Data records —
______________________________

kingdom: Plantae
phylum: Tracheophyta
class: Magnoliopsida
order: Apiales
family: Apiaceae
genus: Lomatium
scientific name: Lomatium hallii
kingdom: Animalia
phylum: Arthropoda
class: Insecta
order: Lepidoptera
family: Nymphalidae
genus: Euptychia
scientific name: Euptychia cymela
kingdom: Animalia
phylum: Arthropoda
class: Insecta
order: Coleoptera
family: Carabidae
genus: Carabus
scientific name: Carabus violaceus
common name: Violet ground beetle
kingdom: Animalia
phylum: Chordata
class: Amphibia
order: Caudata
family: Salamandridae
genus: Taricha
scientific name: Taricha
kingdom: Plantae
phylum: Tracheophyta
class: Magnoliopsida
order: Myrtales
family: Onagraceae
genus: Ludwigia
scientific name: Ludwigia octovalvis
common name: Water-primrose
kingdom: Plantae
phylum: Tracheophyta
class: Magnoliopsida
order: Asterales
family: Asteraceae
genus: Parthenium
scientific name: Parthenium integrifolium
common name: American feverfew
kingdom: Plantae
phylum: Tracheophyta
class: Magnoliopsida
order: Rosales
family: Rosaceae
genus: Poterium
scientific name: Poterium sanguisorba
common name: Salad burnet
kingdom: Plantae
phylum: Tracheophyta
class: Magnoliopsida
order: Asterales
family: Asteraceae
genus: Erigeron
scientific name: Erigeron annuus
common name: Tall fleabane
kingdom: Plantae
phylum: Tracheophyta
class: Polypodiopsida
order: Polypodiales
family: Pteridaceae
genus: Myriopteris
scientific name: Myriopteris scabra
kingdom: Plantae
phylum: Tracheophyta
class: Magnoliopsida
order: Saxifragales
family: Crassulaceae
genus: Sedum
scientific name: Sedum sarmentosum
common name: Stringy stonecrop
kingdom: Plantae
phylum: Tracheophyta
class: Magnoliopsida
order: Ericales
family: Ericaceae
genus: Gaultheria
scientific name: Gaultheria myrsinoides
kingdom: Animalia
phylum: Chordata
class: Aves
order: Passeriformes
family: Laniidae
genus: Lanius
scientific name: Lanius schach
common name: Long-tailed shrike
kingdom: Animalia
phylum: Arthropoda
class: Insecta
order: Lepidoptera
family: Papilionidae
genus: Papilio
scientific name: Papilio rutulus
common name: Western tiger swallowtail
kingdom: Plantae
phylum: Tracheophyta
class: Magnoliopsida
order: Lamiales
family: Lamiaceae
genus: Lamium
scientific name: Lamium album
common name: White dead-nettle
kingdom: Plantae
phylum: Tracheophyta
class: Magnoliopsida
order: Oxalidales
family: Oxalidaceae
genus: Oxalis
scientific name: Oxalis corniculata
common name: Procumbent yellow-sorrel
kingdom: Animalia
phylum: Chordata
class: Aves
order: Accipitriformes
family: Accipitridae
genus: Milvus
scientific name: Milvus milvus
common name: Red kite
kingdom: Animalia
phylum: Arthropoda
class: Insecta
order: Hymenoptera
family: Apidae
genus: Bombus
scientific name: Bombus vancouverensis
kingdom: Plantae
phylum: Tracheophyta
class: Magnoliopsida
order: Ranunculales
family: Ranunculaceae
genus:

______________________________

Written instruction —
Could you write out every line of the material above again, word for word, without changing anything?

Complete output —
kingdom: Plantae
phylum: Tracheophyta
class: Magnoliopsida
order: Apiales
family: Apiaceae
genus: Lomatium
scientific name: Lomatium hallii
kingdom: Animalia
phylum: Arthropoda
class: Insecta
order: Lepidoptera
family: Nymphalidae
genus: Euptychia
scientific name: Euptychia cymela
kingdom: Animalia
phylum: Arthropoda
class: Insecta
order: Coleoptera
family: Carabidae
genus: Carabus
scientific name: Carabus violaceus
common name: Violet ground beetle
kingdom: Animalia
phylum: Chordata
class: Amphibia
order: Caudata
family: Salamandridae
genus: Taricha
scientific name: Taricha
kingdom: Plantae
phylum: Tracheophyta
class: Magnoliopsida
order: Myrtales
family: Onagraceae
genus: Ludwigia
scientific name: Ludwigia octovalvis
common name: Water-primrose
kingdom: Plantae
phylum: Tracheophyta
class: Magnoliopsida
order: Asterales
family: Asteraceae
genus: Parthenium
scientific name: Parthenium integrifolium
common name: American feverfew
kingdom: Plantae
phylum: Tracheophyta
class: Magnoliopsida
order: Rosales
family: Rosaceae
genus: Poterium
scientific name: Poterium sanguisorba
common name: Salad burnet
kingdom: Plantae
phylum: Tracheophyta
class: Magnoliopsida
order: Asterales
family: Asteraceae
genus: Erigeron
scientific name: Erigeron annuus
common name: Tall fleabane
kingdom: Plantae
phylum: Tracheophyta
class: Polypodiopsida
order: Polypodiales
family: Pteridaceae
genus: Myriopteris
scientific name: Myriopteris scabra
kingdom: Plantae
phylum: Tracheophyta
class: Magnoliopsida
order: Saxifragales
family: Crassulaceae
genus: Sedum
scientific name: Sedum sarmentosum
common name: Stringy stonecrop
kingdom: Plantae
phylum: Tracheophyta
class: Magnoliopsida
order: Ericales
family: Ericaceae
genus: Gaultheria
scientific name: Gaultheria myrsinoides
kingdom: Animalia
phylum: Chordata
class: Aves
order: Passeriformes
family: Laniidae
genus: Lanius
scientific name: Lanius schach
common name: Long-tailed shrike
kingdom: Animalia
phylum: Arthropoda
class: Insecta
order: Lepidoptera
family: Papilionidae
genus: Papilio
scientific name: Papilio rutulus
common name: Western tiger swallowtail
kingdom: Plantae
phylum: Tracheophyta
class: Magnoliopsida
order: Lamiales
family: Lamiaceae
genus: Lamium
scientific name: Lamium album
common name: White dead-nettle
kingdom: Plantae
phylum: Tracheophyta
class: Magnoliopsida
order: Oxalidales
family: Oxalidaceae
genus: Oxalis
scientific name: Oxalis corniculata
common name: Procumbent yellow-sorrel
kingdom: Animalia
phylum: Chordata
class: Aves
order: Accipitriformes
family: Accipitridae
genus: Milvus
scientific name: Milvus milvus
common name: Red kite
kingdom: Animalia
phylum: Arthropoda
class: Insecta
order: Hymenoptera
family: Apidae
genus: Bombus
scientific name: Bombus vancouverensis
kingdom: Plantae
phylum: Tracheophyta
class: Magnoliopsida
order: Ranunculales
family: Ranunculaceae
genus:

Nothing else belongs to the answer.